WHAT IS EXPECTED:
Repeat the lines from the line with "X141912500Y-73250000D03*" to the line with "X161250000Y-72580000D03*" in the listing below, keeping both end lines and adding nothing.

MATERIAL FOR THIS EXERCISE:
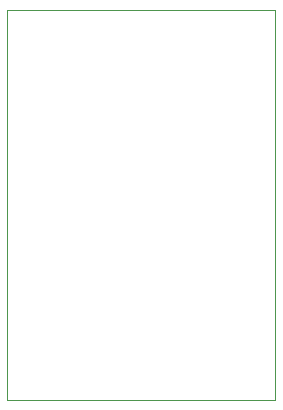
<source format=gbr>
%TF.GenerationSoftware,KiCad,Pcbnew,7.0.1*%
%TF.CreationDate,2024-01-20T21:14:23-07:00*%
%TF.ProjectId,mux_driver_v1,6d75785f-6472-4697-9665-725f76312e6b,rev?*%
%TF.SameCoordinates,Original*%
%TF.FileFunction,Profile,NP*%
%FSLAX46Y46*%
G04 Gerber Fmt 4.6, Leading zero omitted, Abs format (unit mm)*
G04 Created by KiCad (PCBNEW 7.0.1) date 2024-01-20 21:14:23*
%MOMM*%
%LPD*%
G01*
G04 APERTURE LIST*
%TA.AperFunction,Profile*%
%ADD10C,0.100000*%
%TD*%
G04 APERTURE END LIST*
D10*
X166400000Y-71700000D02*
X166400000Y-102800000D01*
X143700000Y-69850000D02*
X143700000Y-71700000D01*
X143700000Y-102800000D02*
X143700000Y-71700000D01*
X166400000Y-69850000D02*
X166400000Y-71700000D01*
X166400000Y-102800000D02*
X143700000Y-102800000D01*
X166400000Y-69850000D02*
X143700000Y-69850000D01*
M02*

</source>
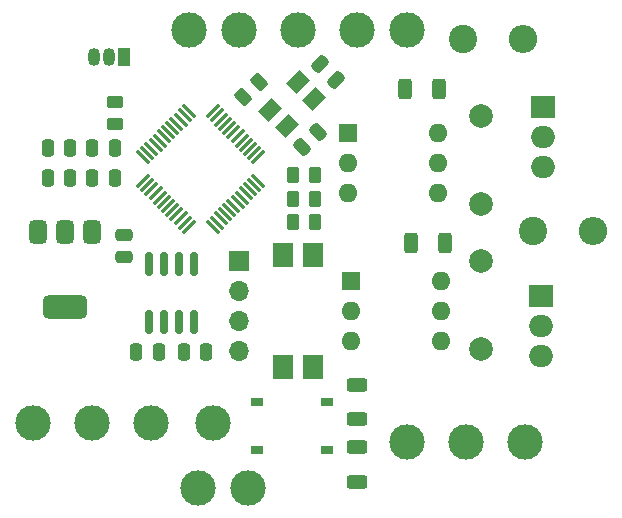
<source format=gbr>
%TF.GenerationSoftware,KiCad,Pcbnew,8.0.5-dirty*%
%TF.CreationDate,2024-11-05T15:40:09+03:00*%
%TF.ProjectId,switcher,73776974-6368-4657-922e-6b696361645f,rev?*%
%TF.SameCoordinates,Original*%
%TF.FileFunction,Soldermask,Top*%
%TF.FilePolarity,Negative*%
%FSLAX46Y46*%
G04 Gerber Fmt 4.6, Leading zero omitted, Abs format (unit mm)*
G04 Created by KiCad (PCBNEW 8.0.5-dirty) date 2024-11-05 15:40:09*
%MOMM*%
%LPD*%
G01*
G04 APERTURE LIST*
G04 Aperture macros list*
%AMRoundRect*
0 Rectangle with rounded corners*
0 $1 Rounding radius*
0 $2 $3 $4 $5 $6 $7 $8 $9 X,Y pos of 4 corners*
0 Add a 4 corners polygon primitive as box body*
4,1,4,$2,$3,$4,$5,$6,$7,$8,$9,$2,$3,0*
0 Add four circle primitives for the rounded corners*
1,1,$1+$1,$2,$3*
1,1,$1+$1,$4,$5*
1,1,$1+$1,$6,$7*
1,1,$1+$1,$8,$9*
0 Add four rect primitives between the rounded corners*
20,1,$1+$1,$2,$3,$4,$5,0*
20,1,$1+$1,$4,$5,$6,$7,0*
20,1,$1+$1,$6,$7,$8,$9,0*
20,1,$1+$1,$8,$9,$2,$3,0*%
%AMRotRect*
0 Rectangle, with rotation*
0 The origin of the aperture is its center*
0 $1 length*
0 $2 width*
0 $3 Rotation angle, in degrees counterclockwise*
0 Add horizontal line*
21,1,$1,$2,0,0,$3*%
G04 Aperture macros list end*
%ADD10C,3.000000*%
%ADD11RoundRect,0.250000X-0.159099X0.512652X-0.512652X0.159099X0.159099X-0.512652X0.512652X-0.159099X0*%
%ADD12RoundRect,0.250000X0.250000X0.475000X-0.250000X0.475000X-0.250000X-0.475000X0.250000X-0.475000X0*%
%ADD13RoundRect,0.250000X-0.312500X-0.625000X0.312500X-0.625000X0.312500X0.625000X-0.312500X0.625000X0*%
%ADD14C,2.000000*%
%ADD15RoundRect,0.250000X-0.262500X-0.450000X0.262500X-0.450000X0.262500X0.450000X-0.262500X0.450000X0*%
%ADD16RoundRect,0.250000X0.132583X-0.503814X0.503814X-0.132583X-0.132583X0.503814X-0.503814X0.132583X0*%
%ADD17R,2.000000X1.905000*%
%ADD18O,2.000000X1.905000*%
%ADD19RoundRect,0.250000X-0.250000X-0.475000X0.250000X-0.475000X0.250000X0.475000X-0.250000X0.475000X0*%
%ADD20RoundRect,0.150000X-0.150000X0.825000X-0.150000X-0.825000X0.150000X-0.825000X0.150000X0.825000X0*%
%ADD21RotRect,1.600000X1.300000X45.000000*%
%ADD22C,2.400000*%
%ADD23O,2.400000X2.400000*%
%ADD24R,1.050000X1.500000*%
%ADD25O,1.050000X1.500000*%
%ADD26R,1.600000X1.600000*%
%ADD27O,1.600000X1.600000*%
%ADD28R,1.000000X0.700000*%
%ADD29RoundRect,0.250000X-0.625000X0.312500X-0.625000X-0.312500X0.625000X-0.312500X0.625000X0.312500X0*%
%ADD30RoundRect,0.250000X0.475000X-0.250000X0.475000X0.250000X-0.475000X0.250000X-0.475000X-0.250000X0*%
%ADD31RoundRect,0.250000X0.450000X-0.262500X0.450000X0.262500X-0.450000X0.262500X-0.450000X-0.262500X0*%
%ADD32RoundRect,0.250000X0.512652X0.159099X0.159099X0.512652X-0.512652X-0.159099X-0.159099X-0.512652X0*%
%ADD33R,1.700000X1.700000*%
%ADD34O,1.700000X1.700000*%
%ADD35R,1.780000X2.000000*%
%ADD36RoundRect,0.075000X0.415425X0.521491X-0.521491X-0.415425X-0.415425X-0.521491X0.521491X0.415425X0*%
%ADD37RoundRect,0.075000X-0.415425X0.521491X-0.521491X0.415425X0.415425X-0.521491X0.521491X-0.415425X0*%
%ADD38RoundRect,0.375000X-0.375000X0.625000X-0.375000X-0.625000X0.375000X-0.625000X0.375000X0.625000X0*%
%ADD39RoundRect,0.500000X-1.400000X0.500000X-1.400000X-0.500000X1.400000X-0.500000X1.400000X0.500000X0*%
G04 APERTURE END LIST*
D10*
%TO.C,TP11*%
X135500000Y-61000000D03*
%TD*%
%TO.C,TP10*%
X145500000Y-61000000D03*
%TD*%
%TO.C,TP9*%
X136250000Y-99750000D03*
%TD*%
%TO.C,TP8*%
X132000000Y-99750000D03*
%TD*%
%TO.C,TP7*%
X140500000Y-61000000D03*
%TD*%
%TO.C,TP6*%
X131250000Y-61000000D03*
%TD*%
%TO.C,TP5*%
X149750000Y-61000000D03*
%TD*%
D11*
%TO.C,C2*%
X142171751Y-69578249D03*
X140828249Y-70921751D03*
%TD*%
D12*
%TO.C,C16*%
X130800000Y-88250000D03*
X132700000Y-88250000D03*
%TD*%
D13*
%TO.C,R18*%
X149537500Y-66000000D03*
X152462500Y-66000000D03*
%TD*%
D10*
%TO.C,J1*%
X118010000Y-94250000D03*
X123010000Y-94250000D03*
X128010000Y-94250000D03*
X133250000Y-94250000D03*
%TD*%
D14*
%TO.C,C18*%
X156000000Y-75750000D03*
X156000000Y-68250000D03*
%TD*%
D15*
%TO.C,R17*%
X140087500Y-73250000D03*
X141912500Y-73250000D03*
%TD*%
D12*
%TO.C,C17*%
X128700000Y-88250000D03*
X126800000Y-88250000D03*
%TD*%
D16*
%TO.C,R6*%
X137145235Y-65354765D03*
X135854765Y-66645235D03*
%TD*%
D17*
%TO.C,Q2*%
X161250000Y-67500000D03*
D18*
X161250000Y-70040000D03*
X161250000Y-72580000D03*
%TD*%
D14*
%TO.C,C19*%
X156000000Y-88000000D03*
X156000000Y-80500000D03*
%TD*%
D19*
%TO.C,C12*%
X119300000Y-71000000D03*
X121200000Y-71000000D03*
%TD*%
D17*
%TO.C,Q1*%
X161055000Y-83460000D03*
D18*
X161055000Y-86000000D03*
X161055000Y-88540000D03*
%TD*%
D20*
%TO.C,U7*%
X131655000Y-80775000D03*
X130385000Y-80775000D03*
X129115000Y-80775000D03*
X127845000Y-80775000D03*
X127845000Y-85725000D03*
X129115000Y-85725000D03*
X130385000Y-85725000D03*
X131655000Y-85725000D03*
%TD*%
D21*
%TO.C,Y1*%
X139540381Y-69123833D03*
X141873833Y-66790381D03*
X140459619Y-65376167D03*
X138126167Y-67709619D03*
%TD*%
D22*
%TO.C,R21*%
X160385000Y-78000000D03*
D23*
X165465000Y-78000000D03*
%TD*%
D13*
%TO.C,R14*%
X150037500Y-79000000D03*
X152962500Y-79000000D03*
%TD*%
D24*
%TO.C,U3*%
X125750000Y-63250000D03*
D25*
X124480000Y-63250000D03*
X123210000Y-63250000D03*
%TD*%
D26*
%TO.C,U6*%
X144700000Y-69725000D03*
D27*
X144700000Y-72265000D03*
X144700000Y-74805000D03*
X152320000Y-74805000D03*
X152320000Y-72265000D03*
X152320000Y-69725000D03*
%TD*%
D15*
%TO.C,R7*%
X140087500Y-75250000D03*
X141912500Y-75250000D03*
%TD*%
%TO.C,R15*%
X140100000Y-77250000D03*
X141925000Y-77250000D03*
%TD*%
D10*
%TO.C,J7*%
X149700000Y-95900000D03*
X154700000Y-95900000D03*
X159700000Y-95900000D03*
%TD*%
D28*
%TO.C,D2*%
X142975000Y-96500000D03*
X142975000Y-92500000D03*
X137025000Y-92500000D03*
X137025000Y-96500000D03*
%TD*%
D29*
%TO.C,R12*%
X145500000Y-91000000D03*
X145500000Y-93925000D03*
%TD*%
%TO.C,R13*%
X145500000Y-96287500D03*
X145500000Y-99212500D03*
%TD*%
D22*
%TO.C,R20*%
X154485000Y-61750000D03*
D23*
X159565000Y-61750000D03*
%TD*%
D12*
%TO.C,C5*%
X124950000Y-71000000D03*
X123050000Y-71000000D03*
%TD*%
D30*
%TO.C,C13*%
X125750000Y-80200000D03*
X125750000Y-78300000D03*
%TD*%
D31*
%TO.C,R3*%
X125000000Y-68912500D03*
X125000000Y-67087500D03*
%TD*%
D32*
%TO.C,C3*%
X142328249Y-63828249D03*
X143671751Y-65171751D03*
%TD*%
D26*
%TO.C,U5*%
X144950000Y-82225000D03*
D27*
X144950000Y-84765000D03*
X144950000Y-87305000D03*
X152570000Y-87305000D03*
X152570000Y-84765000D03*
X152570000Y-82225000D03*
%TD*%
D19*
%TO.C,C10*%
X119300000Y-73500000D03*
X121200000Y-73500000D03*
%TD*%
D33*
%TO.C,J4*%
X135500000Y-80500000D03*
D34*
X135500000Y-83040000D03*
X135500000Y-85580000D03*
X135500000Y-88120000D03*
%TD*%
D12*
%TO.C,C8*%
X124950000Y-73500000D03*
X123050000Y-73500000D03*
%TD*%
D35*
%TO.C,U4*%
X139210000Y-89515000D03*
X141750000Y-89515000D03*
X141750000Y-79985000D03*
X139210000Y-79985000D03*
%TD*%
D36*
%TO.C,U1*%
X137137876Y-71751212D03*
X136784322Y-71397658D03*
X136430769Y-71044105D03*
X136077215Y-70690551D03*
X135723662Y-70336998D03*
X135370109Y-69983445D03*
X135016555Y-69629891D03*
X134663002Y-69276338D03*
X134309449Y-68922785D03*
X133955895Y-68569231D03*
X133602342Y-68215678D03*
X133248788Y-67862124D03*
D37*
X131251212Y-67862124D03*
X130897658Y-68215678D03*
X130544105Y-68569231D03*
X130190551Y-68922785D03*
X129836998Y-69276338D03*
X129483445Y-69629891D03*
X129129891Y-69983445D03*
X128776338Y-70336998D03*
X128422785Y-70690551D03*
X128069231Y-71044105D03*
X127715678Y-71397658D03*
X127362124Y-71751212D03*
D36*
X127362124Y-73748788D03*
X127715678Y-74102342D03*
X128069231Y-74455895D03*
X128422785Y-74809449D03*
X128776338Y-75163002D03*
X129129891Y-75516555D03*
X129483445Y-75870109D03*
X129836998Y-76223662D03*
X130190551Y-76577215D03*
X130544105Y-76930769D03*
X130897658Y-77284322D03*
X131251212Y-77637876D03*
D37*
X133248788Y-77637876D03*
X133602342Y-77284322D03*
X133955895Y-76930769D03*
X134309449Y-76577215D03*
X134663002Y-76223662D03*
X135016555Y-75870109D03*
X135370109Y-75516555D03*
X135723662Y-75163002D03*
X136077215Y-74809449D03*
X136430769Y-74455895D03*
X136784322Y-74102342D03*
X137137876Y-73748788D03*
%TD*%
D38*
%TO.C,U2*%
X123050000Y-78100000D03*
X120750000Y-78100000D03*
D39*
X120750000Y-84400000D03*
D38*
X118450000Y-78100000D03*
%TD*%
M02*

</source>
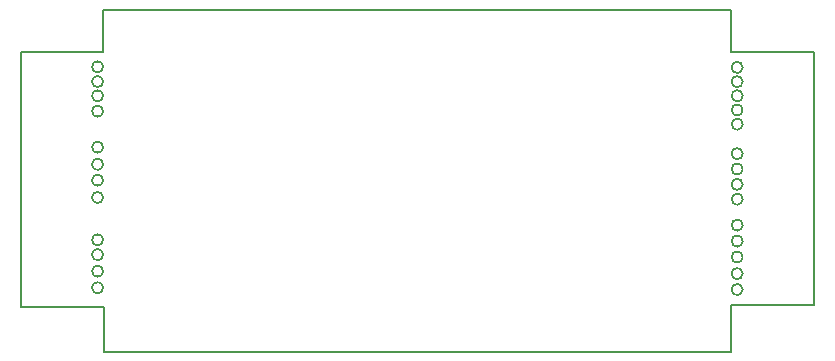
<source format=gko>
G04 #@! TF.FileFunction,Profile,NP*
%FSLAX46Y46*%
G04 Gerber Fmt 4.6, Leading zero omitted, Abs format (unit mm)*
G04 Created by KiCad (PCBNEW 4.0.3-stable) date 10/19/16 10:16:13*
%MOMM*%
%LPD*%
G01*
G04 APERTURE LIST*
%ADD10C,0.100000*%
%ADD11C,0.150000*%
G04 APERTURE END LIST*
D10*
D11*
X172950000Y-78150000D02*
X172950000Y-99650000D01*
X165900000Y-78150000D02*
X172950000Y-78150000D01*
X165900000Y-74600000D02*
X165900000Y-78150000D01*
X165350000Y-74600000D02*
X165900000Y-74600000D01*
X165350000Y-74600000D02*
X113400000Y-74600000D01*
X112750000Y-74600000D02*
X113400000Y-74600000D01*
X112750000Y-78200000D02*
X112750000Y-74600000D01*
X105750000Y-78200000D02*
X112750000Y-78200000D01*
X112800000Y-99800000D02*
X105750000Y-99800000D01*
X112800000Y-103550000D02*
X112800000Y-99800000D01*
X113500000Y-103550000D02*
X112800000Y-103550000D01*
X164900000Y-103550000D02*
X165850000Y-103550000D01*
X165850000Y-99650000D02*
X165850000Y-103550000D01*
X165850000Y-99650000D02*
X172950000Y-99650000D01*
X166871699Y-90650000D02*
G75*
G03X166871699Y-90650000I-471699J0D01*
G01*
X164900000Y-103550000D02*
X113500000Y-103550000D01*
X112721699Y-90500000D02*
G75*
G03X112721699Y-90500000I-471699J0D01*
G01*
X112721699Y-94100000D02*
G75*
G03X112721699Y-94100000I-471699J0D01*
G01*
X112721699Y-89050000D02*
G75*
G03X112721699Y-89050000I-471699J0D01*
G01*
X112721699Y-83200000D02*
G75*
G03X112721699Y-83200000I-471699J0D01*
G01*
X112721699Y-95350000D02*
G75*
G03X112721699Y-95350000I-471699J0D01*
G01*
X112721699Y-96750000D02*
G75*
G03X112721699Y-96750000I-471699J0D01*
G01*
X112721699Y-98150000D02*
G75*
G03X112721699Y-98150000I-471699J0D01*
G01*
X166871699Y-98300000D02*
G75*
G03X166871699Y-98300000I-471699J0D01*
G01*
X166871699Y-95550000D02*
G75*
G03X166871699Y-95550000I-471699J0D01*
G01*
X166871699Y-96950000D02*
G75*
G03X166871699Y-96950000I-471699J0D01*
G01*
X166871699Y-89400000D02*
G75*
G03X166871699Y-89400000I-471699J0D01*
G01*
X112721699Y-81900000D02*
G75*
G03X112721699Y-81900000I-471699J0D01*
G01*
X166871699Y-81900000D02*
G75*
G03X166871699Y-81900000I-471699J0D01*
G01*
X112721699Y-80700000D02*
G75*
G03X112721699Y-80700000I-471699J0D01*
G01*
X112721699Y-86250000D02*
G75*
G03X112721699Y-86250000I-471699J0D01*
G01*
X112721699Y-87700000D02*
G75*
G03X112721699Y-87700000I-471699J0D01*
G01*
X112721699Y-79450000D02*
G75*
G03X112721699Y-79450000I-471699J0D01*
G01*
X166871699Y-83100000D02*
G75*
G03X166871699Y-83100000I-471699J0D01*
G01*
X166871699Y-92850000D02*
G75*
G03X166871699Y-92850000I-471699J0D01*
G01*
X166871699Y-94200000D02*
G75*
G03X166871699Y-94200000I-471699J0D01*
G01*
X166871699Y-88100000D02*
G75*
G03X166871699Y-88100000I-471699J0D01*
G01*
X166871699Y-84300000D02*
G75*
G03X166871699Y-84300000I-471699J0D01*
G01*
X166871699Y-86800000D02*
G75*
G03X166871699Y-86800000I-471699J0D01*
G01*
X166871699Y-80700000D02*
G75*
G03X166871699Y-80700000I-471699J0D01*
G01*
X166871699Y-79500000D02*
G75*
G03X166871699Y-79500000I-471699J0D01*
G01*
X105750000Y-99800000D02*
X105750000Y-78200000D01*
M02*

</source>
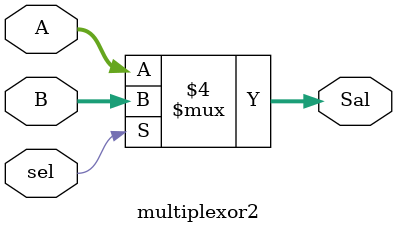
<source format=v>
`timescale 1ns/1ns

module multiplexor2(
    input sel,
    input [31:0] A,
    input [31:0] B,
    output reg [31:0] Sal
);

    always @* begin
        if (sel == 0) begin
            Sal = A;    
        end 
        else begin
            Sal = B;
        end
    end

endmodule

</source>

ANSWER SPACE:
X141912500Y-73250000D03*
%TD*%
D12*
%TO.C,C17*%
X128700000Y-88250000D03*
X126800000Y-88250000D03*
%TD*%
D16*
%TO.C,R6*%
X137145235Y-65354765D03*
X135854765Y-66645235D03*
%TD*%
D17*
%TO.C,Q2*%
X161250000Y-67500000D03*
D18*
X161250000Y-70040000D03*
X161250000Y-72580000D03*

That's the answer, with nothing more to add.